Task Description

As an Razorthink Platform User or Admin, you want to access Amazon S3(Simple Storage Service) drive for storing and retrieving data. A preconfigured data source can be accessed from a Jupyter notebook and blocks code.

Roles for performing this task

User, Admin

Task Steps

Configure Credentials

  • Log in to Razorthink Platform as a User or Admin. Click the Settings icon
    on the bottom left corner.

  • Click on Data Source Credentials.  The list of all configured datasources are displayed. Click the Add Data Source Credential icon

  • The Add New Configuration dialogue box is displayed. Select S3  from the  Configuration dropdown. Enter the data source name, access key, and secret key in the appropriate fields and click on the Create button.

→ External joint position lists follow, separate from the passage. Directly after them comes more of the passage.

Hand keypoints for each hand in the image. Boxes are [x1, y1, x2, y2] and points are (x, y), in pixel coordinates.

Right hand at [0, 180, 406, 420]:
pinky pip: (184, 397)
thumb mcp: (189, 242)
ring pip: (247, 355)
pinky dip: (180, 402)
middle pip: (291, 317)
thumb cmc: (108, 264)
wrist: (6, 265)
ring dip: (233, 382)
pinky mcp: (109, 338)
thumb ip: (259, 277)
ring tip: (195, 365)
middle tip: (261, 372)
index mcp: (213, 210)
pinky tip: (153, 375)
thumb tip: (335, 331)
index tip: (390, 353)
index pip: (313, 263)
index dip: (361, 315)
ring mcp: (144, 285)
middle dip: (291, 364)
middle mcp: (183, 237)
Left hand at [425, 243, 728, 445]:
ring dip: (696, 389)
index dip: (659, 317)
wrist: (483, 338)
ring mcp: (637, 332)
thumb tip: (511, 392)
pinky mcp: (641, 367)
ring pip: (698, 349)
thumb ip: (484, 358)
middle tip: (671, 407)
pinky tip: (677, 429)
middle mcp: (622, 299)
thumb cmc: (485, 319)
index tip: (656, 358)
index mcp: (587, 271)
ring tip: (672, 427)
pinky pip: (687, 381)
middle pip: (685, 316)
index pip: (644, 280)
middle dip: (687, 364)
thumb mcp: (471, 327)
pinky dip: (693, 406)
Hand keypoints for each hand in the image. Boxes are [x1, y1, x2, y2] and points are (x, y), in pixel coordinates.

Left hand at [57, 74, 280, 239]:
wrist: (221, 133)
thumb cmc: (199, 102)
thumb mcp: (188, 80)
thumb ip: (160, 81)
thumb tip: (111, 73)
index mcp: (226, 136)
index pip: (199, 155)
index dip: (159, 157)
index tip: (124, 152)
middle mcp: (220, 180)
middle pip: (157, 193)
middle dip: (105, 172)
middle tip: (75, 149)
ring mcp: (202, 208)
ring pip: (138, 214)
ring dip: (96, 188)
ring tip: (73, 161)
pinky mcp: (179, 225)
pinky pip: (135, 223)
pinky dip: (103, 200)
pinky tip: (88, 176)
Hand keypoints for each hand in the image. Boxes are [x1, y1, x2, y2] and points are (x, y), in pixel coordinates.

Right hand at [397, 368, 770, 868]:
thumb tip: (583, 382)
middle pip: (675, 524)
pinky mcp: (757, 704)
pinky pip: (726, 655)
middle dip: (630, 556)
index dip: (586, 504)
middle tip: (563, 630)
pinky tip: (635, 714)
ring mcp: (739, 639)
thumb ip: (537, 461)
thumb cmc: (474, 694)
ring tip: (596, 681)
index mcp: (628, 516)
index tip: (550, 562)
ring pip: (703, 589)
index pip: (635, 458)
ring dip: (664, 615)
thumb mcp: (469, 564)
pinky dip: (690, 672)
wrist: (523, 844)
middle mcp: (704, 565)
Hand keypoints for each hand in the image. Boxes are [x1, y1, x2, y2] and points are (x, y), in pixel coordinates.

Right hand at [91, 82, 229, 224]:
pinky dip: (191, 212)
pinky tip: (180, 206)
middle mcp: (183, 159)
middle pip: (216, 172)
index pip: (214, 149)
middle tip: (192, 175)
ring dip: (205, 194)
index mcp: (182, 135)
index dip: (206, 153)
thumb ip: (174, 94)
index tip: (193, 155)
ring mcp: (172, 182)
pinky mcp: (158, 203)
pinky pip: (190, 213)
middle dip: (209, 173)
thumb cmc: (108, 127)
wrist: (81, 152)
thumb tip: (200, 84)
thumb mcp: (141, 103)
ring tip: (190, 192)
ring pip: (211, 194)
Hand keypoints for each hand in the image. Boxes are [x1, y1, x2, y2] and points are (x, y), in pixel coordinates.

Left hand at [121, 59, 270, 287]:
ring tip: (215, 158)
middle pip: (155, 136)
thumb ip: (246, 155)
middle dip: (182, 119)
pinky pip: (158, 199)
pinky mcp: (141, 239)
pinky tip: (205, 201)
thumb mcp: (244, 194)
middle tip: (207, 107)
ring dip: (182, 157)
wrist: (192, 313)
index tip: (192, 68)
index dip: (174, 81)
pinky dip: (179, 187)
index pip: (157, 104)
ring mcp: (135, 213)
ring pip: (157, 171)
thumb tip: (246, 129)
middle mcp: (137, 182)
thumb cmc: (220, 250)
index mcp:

  • The datasource credential configuration is saved and can be used to create a datasource inside a project

A screenshot of a computer screen

Description automatically generated

 Create Datasource

  • Open the project in which you want to add the datasource and click on data icon . List of all configured data sources are displayed. Click on Add Datasource icon

  • In the Add New Datasource dialogue box, select type as S3. Enter all other details and click on ADD button

  • The data source gets created and can be accessed from Jupyter notebook and block code

Using the connected Datasource

  • Open a Pipeline in the Pipeline Builder, and add the Blocks called 'S3CSVReader'. The Block inputs are:
    1. 'data_source_name' - the name of data source you just created
    2. 'bucket_name' - bucket name you are using in S3
    3. 'data_path' - path to your CSV file in that bucket

The Block in the Pipeline canvas will look something like this:

That's all you need to do to use a file from S3! Now you can just go ahead and run the Pipeline with your other Blocks.